Music races in a hurry up hurry up hurry up beat above me, where sisters pound their feet along with the jarring notes, letting loose their voices, jumbling words so all I can distinguish is an occasional phrase in the midst of the musical rumble. I hunch lower in my seat by the computer, clamping headphones more securely over my ears. Fighting music with music. Across the room, my brother taps on a keyboard. I join him, the beat leaping from my fingers contrasting with the steady hum of a soundtrack in my ear. Words race across the screen, growing in tangled lines like black snakes wrestling in tall, white grass. I copy and paste and erase, struggling to unravel the words tripping over themselves, meanings hidden behind clumsy phrases. Behind me, my mother clangs a spoon in her bowl, raising her voice above the hubbub of my seven siblings each in their own world and sounds, to ask my father a question. I click the sound icon, scrolling up on my mouse to drown them out. Someone skips through the room, a younger sister in a bedazzled yellow-gold dress, with beads that flash in the light blazing from the ceiling. I squint at the glowing screen, my eyes watering from staring at the multi-colored pixels.
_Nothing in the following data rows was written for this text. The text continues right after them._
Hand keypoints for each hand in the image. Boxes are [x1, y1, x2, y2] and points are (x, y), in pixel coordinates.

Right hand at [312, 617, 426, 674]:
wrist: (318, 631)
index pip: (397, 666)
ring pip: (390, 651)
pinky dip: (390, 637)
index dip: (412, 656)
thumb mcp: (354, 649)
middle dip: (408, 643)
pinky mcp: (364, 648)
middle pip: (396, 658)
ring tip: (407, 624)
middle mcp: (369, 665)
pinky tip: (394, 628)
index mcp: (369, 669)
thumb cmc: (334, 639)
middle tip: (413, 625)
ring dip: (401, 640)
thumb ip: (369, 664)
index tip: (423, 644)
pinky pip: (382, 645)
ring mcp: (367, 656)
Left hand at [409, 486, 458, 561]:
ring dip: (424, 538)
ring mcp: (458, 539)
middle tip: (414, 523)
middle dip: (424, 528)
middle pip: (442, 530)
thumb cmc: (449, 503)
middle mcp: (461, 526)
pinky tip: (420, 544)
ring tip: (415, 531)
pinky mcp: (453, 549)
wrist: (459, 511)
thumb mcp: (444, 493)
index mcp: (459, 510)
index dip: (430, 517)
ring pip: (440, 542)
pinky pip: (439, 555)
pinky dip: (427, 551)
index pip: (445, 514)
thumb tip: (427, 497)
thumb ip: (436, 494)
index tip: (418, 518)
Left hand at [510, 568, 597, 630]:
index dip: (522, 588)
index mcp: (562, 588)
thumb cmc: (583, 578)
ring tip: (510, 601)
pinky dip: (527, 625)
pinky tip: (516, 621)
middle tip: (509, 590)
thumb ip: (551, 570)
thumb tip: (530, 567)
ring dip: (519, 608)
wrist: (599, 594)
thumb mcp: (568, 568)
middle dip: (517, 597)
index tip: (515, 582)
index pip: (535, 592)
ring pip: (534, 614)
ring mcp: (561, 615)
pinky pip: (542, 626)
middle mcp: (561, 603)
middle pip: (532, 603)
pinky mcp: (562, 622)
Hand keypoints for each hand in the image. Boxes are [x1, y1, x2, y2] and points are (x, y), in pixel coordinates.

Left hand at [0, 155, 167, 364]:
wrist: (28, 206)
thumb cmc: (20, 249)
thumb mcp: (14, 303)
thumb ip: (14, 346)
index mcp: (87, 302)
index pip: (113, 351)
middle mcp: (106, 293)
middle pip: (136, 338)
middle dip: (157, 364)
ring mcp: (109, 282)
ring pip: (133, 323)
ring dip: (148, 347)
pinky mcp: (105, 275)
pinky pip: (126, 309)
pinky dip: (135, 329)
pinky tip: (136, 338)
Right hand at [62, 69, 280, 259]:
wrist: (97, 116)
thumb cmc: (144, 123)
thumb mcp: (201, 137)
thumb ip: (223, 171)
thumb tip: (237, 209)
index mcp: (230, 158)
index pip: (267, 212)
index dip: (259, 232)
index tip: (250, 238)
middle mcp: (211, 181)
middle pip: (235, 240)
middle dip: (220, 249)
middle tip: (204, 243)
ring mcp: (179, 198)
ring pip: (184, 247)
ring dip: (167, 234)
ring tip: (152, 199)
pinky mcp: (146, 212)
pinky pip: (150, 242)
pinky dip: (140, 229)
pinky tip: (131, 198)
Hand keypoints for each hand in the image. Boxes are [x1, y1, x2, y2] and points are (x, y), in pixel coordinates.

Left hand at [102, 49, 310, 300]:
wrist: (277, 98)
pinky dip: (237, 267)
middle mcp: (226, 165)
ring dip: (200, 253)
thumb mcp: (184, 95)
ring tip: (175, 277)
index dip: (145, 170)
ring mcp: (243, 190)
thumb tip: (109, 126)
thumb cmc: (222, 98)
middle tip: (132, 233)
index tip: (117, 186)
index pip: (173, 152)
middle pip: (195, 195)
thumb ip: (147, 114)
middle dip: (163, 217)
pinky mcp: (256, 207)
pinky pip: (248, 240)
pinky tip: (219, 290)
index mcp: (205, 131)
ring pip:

I glance over one shoulder, the computer screen blinking sleepy eyes as the snakes freeze in their game.
Too loud, my mother mouths.
I huff. Everything is too loud. The snakes want to continue their fight on the white page in front of me, but I close it down. The noise of music shuts off like a water tap, blocking the sounds inside the pipes of YouTube. I shove away from the computer desk, the chair colliding with the dinner table squatting behind me. I step around the abandoned textbooks and notes from various classes in all grades, crunch a forgotten doll’s turquoise dress into three neat pieces, and snatch a blanket from the overflowing basket of warmth and a rainbow of colors. I want to drape it over my head, blocking the sights and sounds of life, and collapse in a heap on the floor, but I can’t find a clear spot. Besides, as one of my younger sisters collide with the edge of a doorway with a book perched distractingly in her fingers, I know I won’t be safe in a deep red blanket on the floor. I can’t compete with a seductive story beckoning for her attention.
Instead, I slip around the couch, dragging the fluffy blanket by one corner, and shove open the back door. Outside, vague shadows of trees loom over the splintered wooden porch, blocking the bit of light from stars that shine like a lamp with a dying bulb from the dark sky. I let the curtain strung across the doorway drop back into place, and the last bits of light clinging to me motion with panicked gestures; the sounds and mountains of books and thoughts waiting only for my attention to spring back to their merciless existence in the forefront of my mind, shrieking in a cacophony of music that thumps along with the notes echoing from headphones, CD players, radios.
The dark chases away the tendril wisps of light and worry. The cold presses down with a calm hand on my shoulders, and I drift across the porch to the swing hunched against the blue-gray wall, now a dim gleam in the night. The blanket settles around me in a cloud of warmth. The darkness cushions whatever noise may leach through the walls, and here in the sleepy shadows, images of work are impossible to discern.
Under the night sky, everything seems further away—school, friends, work, even the books where I escape during the day. I’m the little girl again, huddled in a blanket, dreaming my little girl dreams, far from the prying eyes of the world which demands maturity and perfection. Night is the place to dream. An empty, blank expanse, like smooth calm of the ocean on a still day, able to be marked by waves and creatures, but not just yet. I am able again to start afresh, the world around me, which beckons daily to its busy work and play, flowers and trees and grass, all cluttering this ball of Earth. Blackness covers it all. In dark, the air around is still, quiet, and close. I am here, uninhibited to paint whatever colors I dream, without conflicting with the colors that exist in daylight. It was dark before time, and in dark again, I go backward in time, before the life begins that takes my time and energy, gobbling in its messy beauty to spit out a Future worth the effort.
The cold seeps through the soft blanket. I bury my face in the fabric, not wanting to return to the lights and sounds of real life. I am safe here.